> [Text excerpt]
:::

You’ll note that neither the Journal nor Moffett provide a new business model to replace the $30 unlimited plan, but the intentions are pretty clear if you’ve been playing along at home. As on the terrestrial broadband front, investors see pure per-byte billing as the solution to all of their future problems, as it lets carriers charge more money for the same or less product (ask Time Warner Cable). Of course as with Mr. Moffett’s opinions on network upgrades, what’s best for Mr. Moffett quite often isn’t what’s best for consumers.

If AT&T doesn’t have the financial capacity or willingness to appropriately grow their network, inevitably customers will take their wireless business elsewhere, and perhaps Apple will see the wisdom of not giving the company exclusivity rights any longer.

Manjoo’s proposals (except the $10 rate increase, which they’ll love) would almost certainly never make it beyond the discussion stage.  A pricing model that automatically places consumers using little data into a less expensive price tier, or relies on a true consumption “pay for exactly what you use” pricing model would cannibalize AT&T’s revenue.  Past Internet Overcharging pricing has never been about saving customers money — they just charge more to designated “heavy users” for the exact same level of service.  Need more money?  Redefine what constitutes a “heavy user” or just wait a year when today’s data piggies are tomorrow’s average users.  Now they can all pay more.

The average iPhone user already pays a premium for their AT&T iPhone experience — an average $90 a month for a combined mandatory voice and data plan — costs higher than those paid by other AT&T customers.  AT&T accounted for the anticipated data usage of the iPhone in setting the pricing for monthly service.

The biggest data consumers aren’t smartphone or iPhone users. That designation belongs to laptop or netbook owners using wireless mobile networks for connectivity.  Those plans universally are usage capped at 5 gigabytes per month, far higher than the 400 megabyte cap Manjoo proposes.  If AT&T felt individual iPhone customers were the real issue, they would have already usage capped the iPhone data plan.  Instead, they just increased the price, ostensibly to invest the difference in expanding their network.

:::

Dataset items
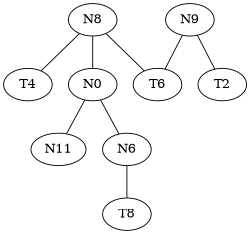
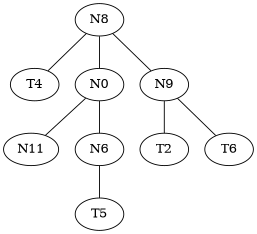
  digraph {
    edge [arrowhead=none]
    n1 [label=N8]
    T4
    n3 [label=N0]
    N9
    N11
    N6
    T2
    T6
-   T5 [label=T8]
+   T5
    n1 -> T4
    n1 -> n3
-   n1 -> T6
+   n1 -> N9
    n3 -> N11
    n3 -> N6
    N9 -> T2
    N9 -> T6
    N6 -> T5
  }
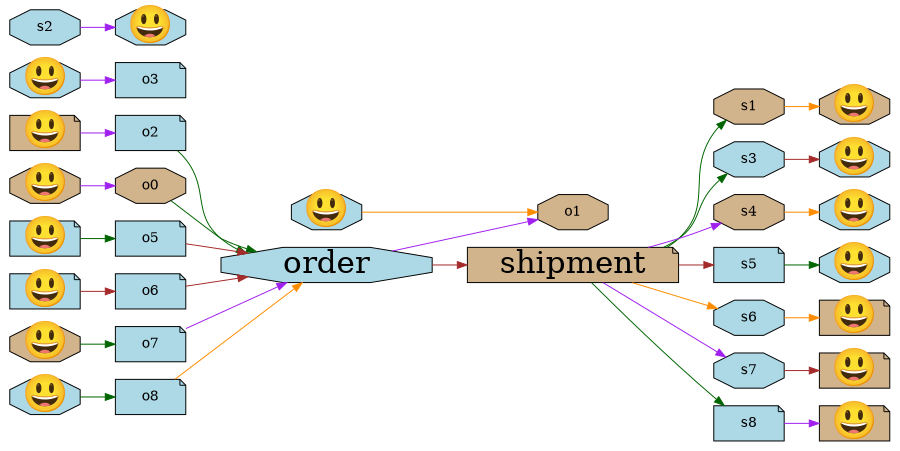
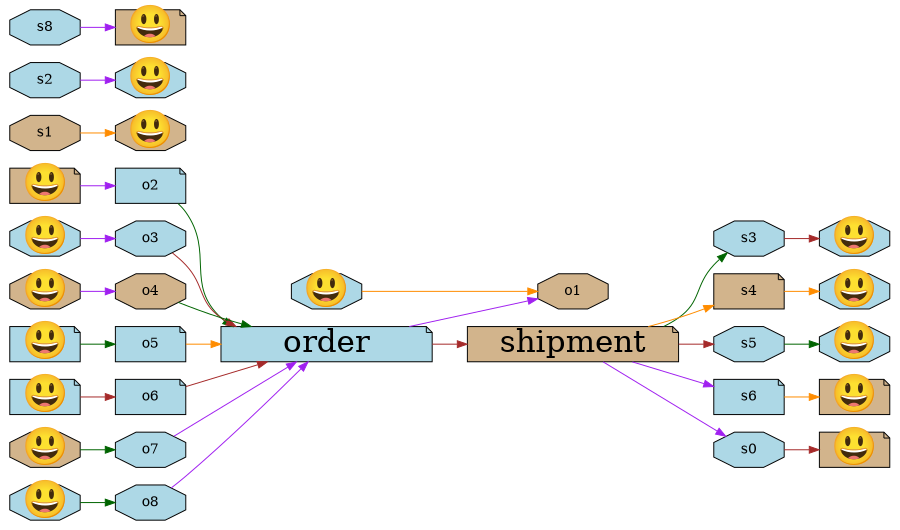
  digraph {
    rankdir=LR
    node [fillcolor=lightblue fixedsize=true shape=octagon style=filled]
    edge [color=purple]
    n1 [fontsize=38 label="😃" width=1]
    n2 [fillcolor=tan fontsize=38 label="😃" shape=note width=1]
    n3 [fontsize=38 label="😃" width=1]
    n4 [fillcolor=tan fontsize=38 label="😃" width=1]
    n5 [fontsize=38 label="😃" shape=note width=1]
    n6 [fontsize=38 label="😃" shape=note width=1]
    n7 [fillcolor=tan fontsize=38 label="😃" width=1]
    n8 [fontsize=38 label="😃" width=1]
    n9 [fillcolor=tan fontsize=38 label="😃" width=1]
    n10 [fontsize=38 label="😃" width=1]
    n11 [fontsize=38 label="😃" width=1]
    n12 [fontsize=38 label="😃" width=1]
    n13 [fontsize=38 label="😃" width=1]
    n14 [fillcolor=tan fontsize=38 label="😃" shape=note width=1]
    n15 [fillcolor=tan fontsize=38 label="😃" shape=note width=1]
    n16 [fillcolor=tan fontsize=38 label="😃" shape=note width=1]
    o1 [fillcolor=tan width=1]
    o2 [shape=note width=1]
-   o3 [shape=note width=1]
-   o4 [fillcolor=tan width=1 label=o0]
+   o3 [width=1]
+   o4 [fillcolor=tan width=1]
    o5 [shape=note width=1]
    o6 [shape=note width=1]
-   o7 [shape=note width=1]
-   o8 [shape=note width=1]
-   n25 [fontsize=32 label=order width=3]
+   o7 [width=1]
+   o8 [width=1]
+   n25 [fontsize=32 label=order shape=note width=3]
    s1 [fillcolor=tan width=1]
    s2 [width=1]
    s3 [width=1]
-   s4 [fillcolor=tan width=1]
-   s5 [shape=note width=1]
-   s6 [width=1]
-   s7 [width=1]
-   s8 [shape=note width=1]
+   s4 [fillcolor=tan shape=note width=1]
+   s5 [width=1]
+   s6 [shape=note width=1]
+   s7 [width=1 label=s0]
+   s8 [width=1]
    n34 [fillcolor=tan fontsize=32 label=shipment shape=note width=3]
    subgraph sub_1 {
      n1
      n2
      n3
      n4
      n5
      n6
      n7
      n8
      n9
      n10
      n11
      n12
      n13
      n14
      n15
      n16
    }
    subgraph sub_2 {
      o1
      o2
      o3
      o4
      o5
      o6
      o7
      o8
      n25
    }
    subgraph sub_3 {
      s1
      s2
      s3
      s4
      s5
      s6
      s7
      s8
      n34
    }
    n1 -> o1 [color=darkorange]
    n2 -> o2
    n3 -> o3
    n4 -> o4
    n5 -> o5 [color=darkgreen]
    n6 -> o6 [color=brown]
    n7 -> o7 [color=darkgreen]
    n8 -> o8 [color=darkgreen]
    o2 -> n25 [color=darkgreen]
+   o3 -> n25 [color=brown]
    o4 -> n25 [color=darkgreen]
-   o5 -> n25 [color=brown]
+   o5 -> n25 [color=darkorange]
    o6 -> n25 [color=brown]
    o7 -> n25
-   o8 -> n25 [color=darkorange]
+   o8 -> n25
    n25 -> o1
    n25 -> n34 [color=brown]
    s1 -> n9 [color=darkorange]
    s2 -> n10
    s3 -> n11 [color=brown]
    s4 -> n12 [color=darkorange]
    s5 -> n13 [color=darkgreen]
    s6 -> n14 [color=darkorange]
    s7 -> n15 [color=brown]
    s8 -> n16
-   n34 -> s1 [color=darkgreen]
    n34 -> s3 [color=darkgreen]
-   n34 -> s4
+   n34 -> s4 [color=darkorange]
    n34 -> s5 [color=brown]
-   n34 -> s6 [color=darkorange]
+   n34 -> s6
    n34 -> s7
-   n34 -> s8 [color=darkgreen]
  }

:::

> [Exercise requirements]
(A) Retype the entire text on AT&T's iPhone data pricing, word for word.
(B) Extract each line of the records that contains the string "edge". Treat the match as case-sensitive.
These records are unrelated to the text on AT&T data pricing.

> [Exercise answers]
(A)
You’ll note that neither the Journal nor Moffett provide a new business model to replace the $30 unlimited plan, but the intentions are pretty clear if you’ve been playing along at home. As on the terrestrial broadband front, investors see pure per-byte billing as the solution to all of their future problems, as it lets carriers charge more money for the same or less product (ask Time Warner Cable). Of course as with Mr. Moffett’s opinions on network upgrades, what’s best for Mr. Moffett quite often isn’t what’s best for consumers.

If AT&T doesn’t have the financial capacity or willingness to appropriately grow their network, inevitably customers will take their wireless business elsewhere, and perhaps Apple will see the wisdom of not giving the company exclusivity rights any longer.

Manjoo’s proposals (except the $10 rate increase, which they’ll love) would almost certainly never make it beyond the discussion stage.  A pricing model that automatically places consumers using little data into a less expensive price tier, or relies on a true consumption “pay for exactly what you use” pricing model would cannibalize AT&T’s revenue.  Past Internet Overcharging pricing has never been about saving customers money — they just charge more to designated “heavy users” for the exact same level of service.  Need more money?  Redefine what constitutes a “heavy user” or just wait a year when today’s data piggies are tomorrow’s average users.  Now they can all pay more.

The average iPhone user already pays a premium for their AT&T iPhone experience — an average $90 a month for a combined mandatory voice and data plan — costs higher than those paid by other AT&T customers.  AT&T accounted for the anticipated data usage of the iPhone in setting the pricing for monthly service.

The biggest data consumers aren’t smartphone or iPhone users. That designation belongs to laptop or netbook owners using wireless mobile networks for connectivity.  Those plans universally are usage capped at 5 gigabytes per month, far higher than the 400 megabyte cap Manjoo proposes.  If AT&T felt individual iPhone customers were the real issue, they would have already usage capped the iPhone data plan.  Instead, they just increased the price, ostensibly to invest the difference in expanding their network.

(B)
    edge [arrowhead=none]
    edge [color=purple]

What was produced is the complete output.